To validate our approach in robot technology, we conducted simulations using MATLAB/Simscape. The robot model is a 7-DOF manipulator, and the control parameters are summarized in the following tables:
| Parameter | Value |
|---|---|
| Cartesian Stiffness \( K_d \) | [900, 900, 900, 150, 150, 150] |
| Cartesian Damping \( D_d \) | [3, 3, 3, 3, 3, 3] |
| Parameter | Value |
|---|---|
| Cartesian Stiffness \( K_d \) | [900, 900, 900, 150, 150, 150] |
| Cartesian Damping \( D_d \) | [3, 3, 3, 3, 3, 3] |
| Maximum Allowable Power \( P_{\text{motion,max}} \) | 0.5 W |
| Maximum Allowable Energy \( E_{\text{tot,max}} \) | 0.3 J |
| Parameter | Value |
|---|---|
| Maximum Allowable Extraction Power \( P_{\text{tank,low}} \) | -0.25 W |
| Maximum Tank Energy \( E_{\text{tank,max}} \) | 5 J |
| Minimum Tank Energy \( E_{\text{tank,min}} \) | 0.2 J |
| Transition Threshold \( \delta E \) | 0.05 J |
| Initial Tank Energy \( E_{\text{tank,init}} \) | 3 J |
| Environment Stiffness \( K_b \) | 1000 N/m |
| External Disturbance Force \( F_{\text{ext}} \) | 50 sin(π(t-10)/2) N |
The simulation involves the robot moving from an initial position to a target while interacting with a planar surface. Contact loss occurs when the end-effector detaches from the surface, and an external force is applied to simulate human-robot interaction. Comparisons between standard impedance control and our method show that the proposed controller effectively limits energy and power. For instance, the total energy remains below \( E_{\text{max}} \) due to \( \lambda(t) \), and the power is constrained by \( \beta(t) \). The energy tank ensures passivity, and the power scaling factor \( \eta \) prevents rapid energy release, resulting in smoother motion transitions. The real-time performance on a Linux system demonstrates that the computational overhead is minimal, with an average execution time of 259 μs, meeting the 1 kHz requirement for robot technology applications.

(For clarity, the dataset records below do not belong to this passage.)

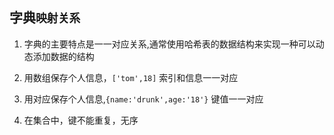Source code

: ## 字典`映射关系`

1. 字典的主要特点是一一对应关系,通常使用哈希表的数据结构来实现一种可以动态添加数据的结构

2. 用数组保存个人信息，`['tom',18]` 索引和信息一一对应

3. 用对应保存个人信息,`{name:'drunk',age:'18'}` 键值一一对应

4. 在集合中，键不能重复，无序
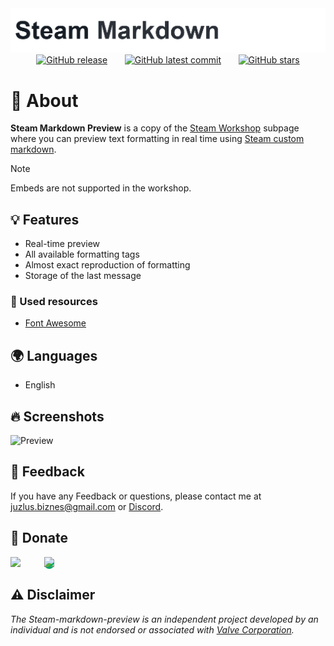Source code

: 
<img width="2200px" src="./banner.png">

<div align="center">
  <a href="https://GitHub.com/Juzlus/Steam-markdown-preview/releases/"><img alt="GitHub release" src="https://img.shields.io/github/release/Juzlus/Steam-markdown-preview.svg?style=social"></a>&nbsp;&nbsp;&nbsp;&nbsp;&nbsp;&nbsp;
  <a href="https://GitHub.com/Juzlus/Steam-markdown-preview/commit/"><img alt="GitHub latest commit" src="https://img.shields.io/github/last-commit/Juzlus/Steam-markdown-preview.svg?style=social&logo=github"></a>&nbsp;&nbsp;&nbsp;&nbsp;&nbsp;&nbsp;
  <a href="https://GitHub.com/Juzlus/Steam-markdown-preview/stargazers/"><img alt="GitHub stars" src="https://img.shields.io/github/stars/Juzlus/Steam-markdown-preview.svg?style=social"></a>
</div>

# 🤔 About

**Steam Markdown Preview** is a copy of the [Steam Workshop](https://steamcommunity.com/workshop) subpage where you can preview text formatting in real time using [Steam custom markdown](https://steamcommunity.com/comment/Guide/formattinghelp).

> [!NOTE]
> Embeds are not supported in the workshop.


## 💡 Features

- Real-time preview
- All available formatting tags
- Almost exact reproduction of formatting 
- Storage of the last message


### 🧰 Used resources
- [Font Awesome](https://fontawesome.com/start)


## 🌍 Languages

- English


## 🔥 Screenshots

![Preview]()


## 📝 Feedback

If you have any Feedback or questions, please contact me at juzlus.biznes@gmail.com or [Discord](https://discordapp.com/users/284780352042434570).


## 💝 Donate
<span>
  <a href="https://www.buymeacoffee.com/juzlus" target="_blank" alt="buymeacoffee" style="width: 40%; text-decoration: none; margin-right: 20px;">
    <img src="https://www.codehim.com/wp-content/uploads/2022/09/bmc-button-640x180.png" style="height: 60px;">
  </a>
  <a>⠀</a>
  <a href="https://buycoffee.to/juzlus" target="_blank" alt="buycoffee" style="text-decoration: none; width: 40%; background-color: rgb(0, 169, 98);border-radius: 10px;">
    <img src="https://buycoffee.to/btn/buycoffeeto-btn-primary.svg" style="height: 60px">
  </a>
</span>


## ⚠️ Disclaimer

_The Steam-markdown-preview is an independent project developed by an individual and is not endorsed or associated with [Valve Corporation](https://steamcommunity.com)._
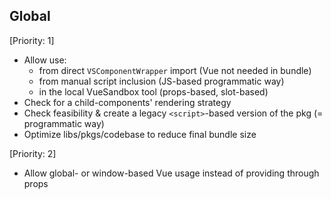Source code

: ## Global

[Priority: 1]

- Allow use:
  - from direct `VSComponentWrapper` import (Vue not needed in bundle)
  - from manual script inclusion (JS-based programmatic way)
  - in the local VueSandbox tool (props-based, slot-based)
- Check for a child-components' rendering strategy
- Check feasibility & create a legacy `<script>`-based version of the pkg (= programmatic way)
- Optimize libs/pkgs/codebase to reduce final bundle size

[Priority: 2]

- Allow global- or window-based Vue usage instead of providing through props

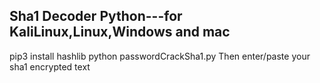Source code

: Sha1 Decoder Python---for KaliLinux,Linux,Windows and mac
-----------------------------------------
pip3 install hashlib
python passwordCrackSha1.py
Then enter/paste your sha1 encrypted text
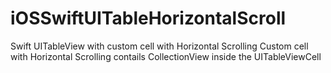 # iOSSwiftUITableHorizontalScroll

Swift UITableView with custom cell with Horizontal Scrolling
Custom cell with Horizontal Scrolling contails CollectionView inside the UITableViewCell
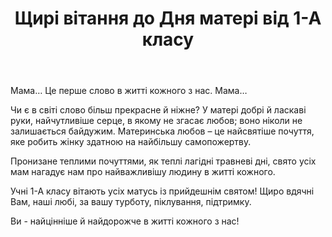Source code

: ﻿---
title: Щирі вітання до Дня матері від 1-А класу
---

Мама… Це перше слово в житті кожного з нас. Мама…

Чи є в світі слово більш прекрасне й ніжне? У матері добрі й ласкаві руки, найчутливіше серце, в якому не згасає любов; воно ніколи не залишається байдужим. Материнська любов – це найсвятіше почуття, яке робить жінку здатною на найбільшу самопожертву.

Пронизане теплими почуттями, як теплі лагідні травневі дні, свято усіх мам нагадує нам про найважливішу людину в житті кожного. 

Учні 1-А класу вітають усіх матусь із прийдешнім святом! Щиро вдячні Вам, наші любі, за вашу турботу, піклування, підтримку. 

Ви - найцінніше й найдорожче в житті кожного з нас!

<fbvideo id="2044793409345303" />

In conclusion, our energy- and power-restricted impedance control method enhances safety in robot technology by addressing contact loss scenarios. By dynamically scaling stiffness and damping, and integrating an energy tank with power regulation, we ensure that the robot’s energy and power remain within safe bounds while maintaining system passivity. This approach is particularly beneficial in physical human-robot collaboration, where unpredictable interactions occur. Future work will involve implementing this controller on hardware platforms and extending it to joint-level force control for broader applications in robot technology. The integration of such advanced control strategies underscores the evolving capabilities of robot technology in achieving robust and safe autonomous operations.